Our World in Data has an interactive chart that compares income inequality with gini coefficients. For example the chart here has the United States, United Kingdom, France, Germany, Netherlands, and Japan (you can select other countries too). Of these six countries the U.S. has greater income inequality than the other five. It has also grown considerably since the mid 1970s. As always with Our World in Data, you can download the data set so it can be used in statistics courses. You can also download graphs, such as the one here.
In a recent article by Richard Florida, It’s Not the Food Deserts: It’s the Inequality, the case is made that food deserts aren’t the real problem.
Instead of within cities, the biggest geographic differences in the way Americans eat occur across regions. The map above plots the geography of healthy versus unhealthy eating across America’s 3,500-plus counties. Dark red indicates a lower health index based on grocery purchases, while light yellow represents a higher health index. While there is some variation within cities and metro areas, by far the biggest and most obvious differences are across broad regions of the country.

──────

PROBLEM 1:
Update the passage by restating it from the words "In a recent" through the words "of the country.", with "Dark red" changed to "Deep red".
PROBLEM 2:
In the passage, what does light yellow represent on the map of eating habits across counties?

GIVEN INFORMATION:

──────

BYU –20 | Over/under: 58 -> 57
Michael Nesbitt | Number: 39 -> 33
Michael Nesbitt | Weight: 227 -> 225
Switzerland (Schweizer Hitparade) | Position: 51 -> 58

──────

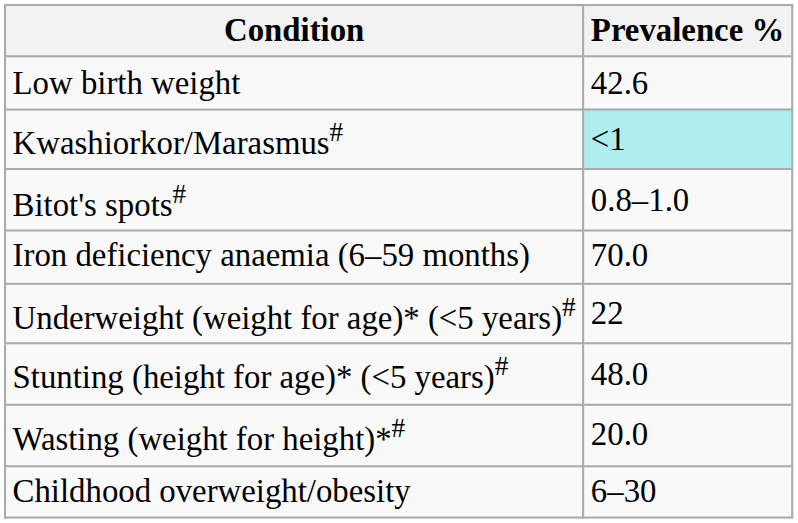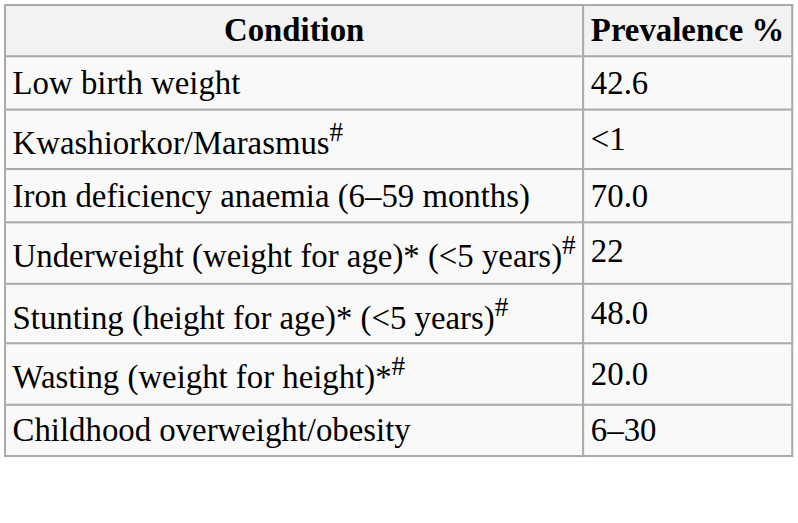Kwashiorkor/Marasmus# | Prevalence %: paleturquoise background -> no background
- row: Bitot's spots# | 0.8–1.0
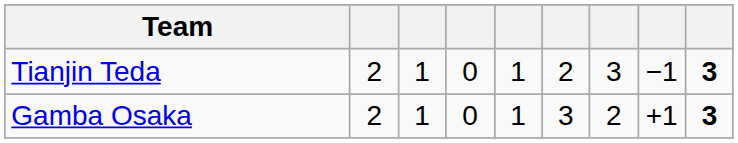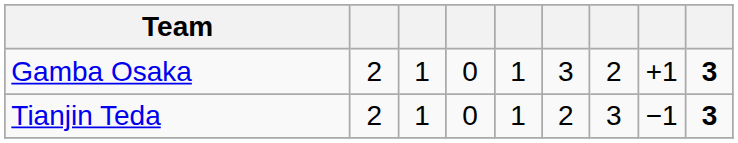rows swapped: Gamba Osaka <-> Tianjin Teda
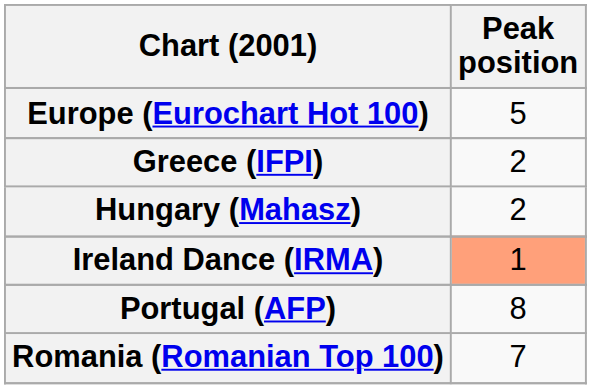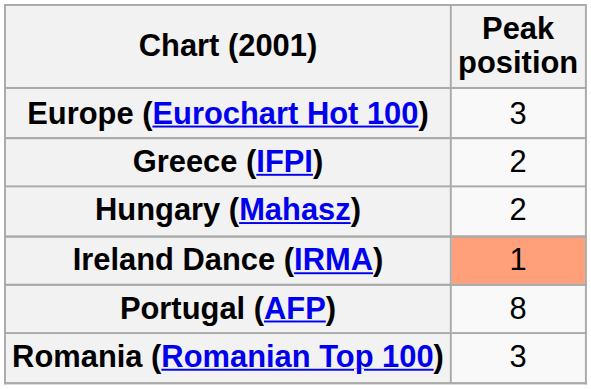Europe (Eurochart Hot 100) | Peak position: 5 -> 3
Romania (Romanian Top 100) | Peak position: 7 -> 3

──────

WRITTEN ANSWER 1:
In a recent article by Richard Florida, It’s Not the Food Deserts: It’s the Inequality, the case is made that food deserts aren’t the real problem.
Instead of within cities, the biggest geographic differences in the way Americans eat occur across regions. The map above plots the geography of healthy versus unhealthy eating across America’s 3,500-plus counties. Deep red indicates a lower health index based on grocery purchases, while light yellow represents a higher health index. While there is some variation within cities and metro areas, by far the biggest and most obvious differences are across broad regions of the country.

WRITTEN ANSWER 2:
A higher health index based on grocery purchases.